Uncovering how cells become organs
Tiny sensors are embedded into stretchable, integrated mesh that grows with the developing tissue
How does a small group of cells organize to become a heart, a brain, or a kidney? This critical period of development has long remained the black box of developmental biology, in part because no sensor was small or flexible enough to observe this process without damaging the cells.
Now, researchers from the Harvard John A. Paulson School of Engineering and Applied Sciences (SEAS) have grown simplified organs known as organoids with fully integrated sensors. These so-called cyborg organoids offer a rare glimpse into the early stages of organ development.
The research was published in Nano Letters.
“I was so inspired by the natural organ development process in high school — the way 3D organs start from few cells in 2D structures. I thought that if we could develop nanoelectronics that are so flexible, stretchable, and soft that they could grow together with developing tissue through their natural development process, the embedded sensors could measure the entire activity of this developmental process,” said Jia Liu, assistant professor of bioengineering at SEAS and senior author of the study. “The end result is a piece of tissue with a nanoscale device completely distributed and integrated across the entire 3D volume of the tissue.”

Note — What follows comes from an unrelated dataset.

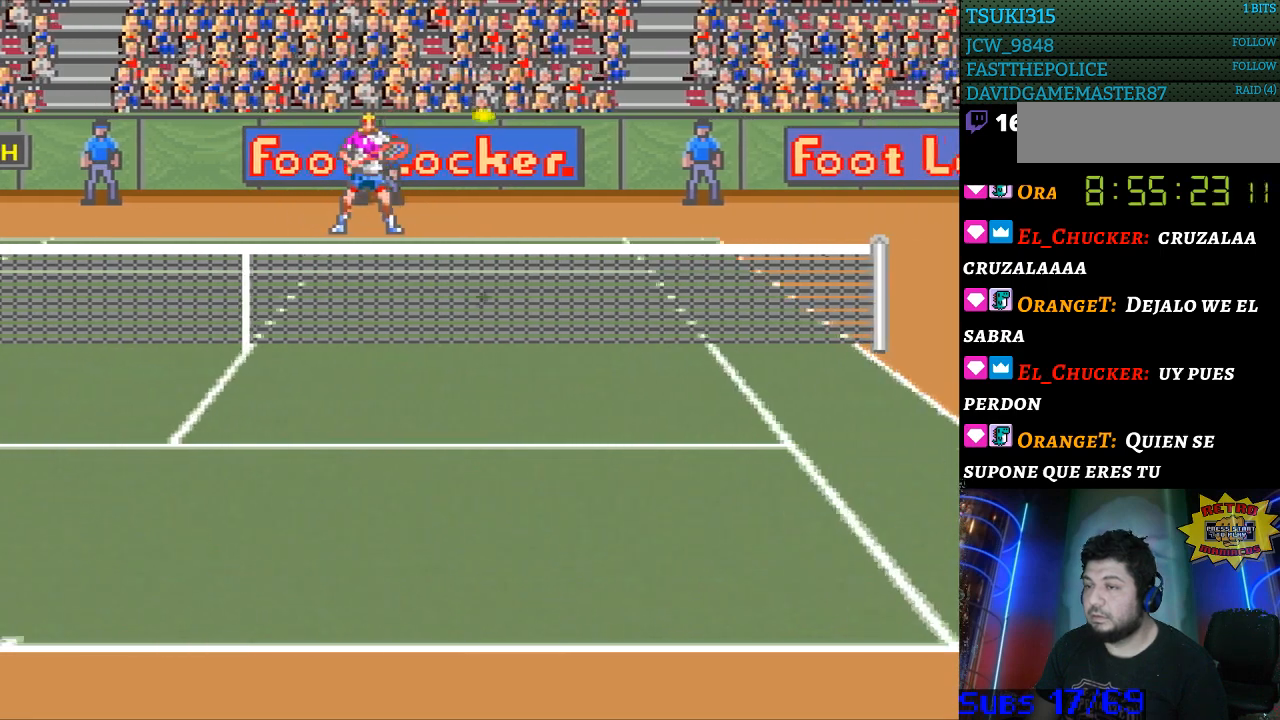
{"buttons": [], "events": []}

This type of device emerges from the work that Liu began as a graduate student in the lab of Charles M. Lieber, the Joshua and Beth Friedman University Professor. In Lieber’s lab, Liu once developed flexible, mesh-like nanoelectronics that could be injected in specific regions of tissue.
Building on that design, Liu and his team increased the stretchability of the nanoelectronics by changing the shape of the mesh from straight lines to serpentine structures (similar to those used in wearable electronics). Then, the team transferred the mesh nanoelectronics onto a 2D sheet of stem cells, where the cells covered and interwove with the nanoelectronics via cell-cell attraction forces. As the stem cells began to morph into a 3D structure, the nanoelectronics seamlessly reconfigured themselves accordingly, resulting in fully grown 3D organoids with embedded sensors.
The stem cells then differentiated into cardiomyocytes — heart cells — and the researchers were able to monitor and record the electrophysiological activity for 90 days.
“This method allows us to continuously monitor the developmental process and understand how the dynamics of individual cells start to interact and synchronize during the entire developmental process,” said Liu. “It could be used to turn any organoid into cyborg organoids, including brain and pancreas organoids.”
In addition to helping answer fundamental questions about biology, cyborg organoids could be used to test and monitor patient-specific drug treatments and potentially for transplantations.
This research was co-authored by Qiang Li, Kewang Nan, Paul Le Floch, Zuwan Lin, Hao Sheng, and Thomas S. Blum. It was supported by the Harvard Dean’s Fund for Promising Scholarship.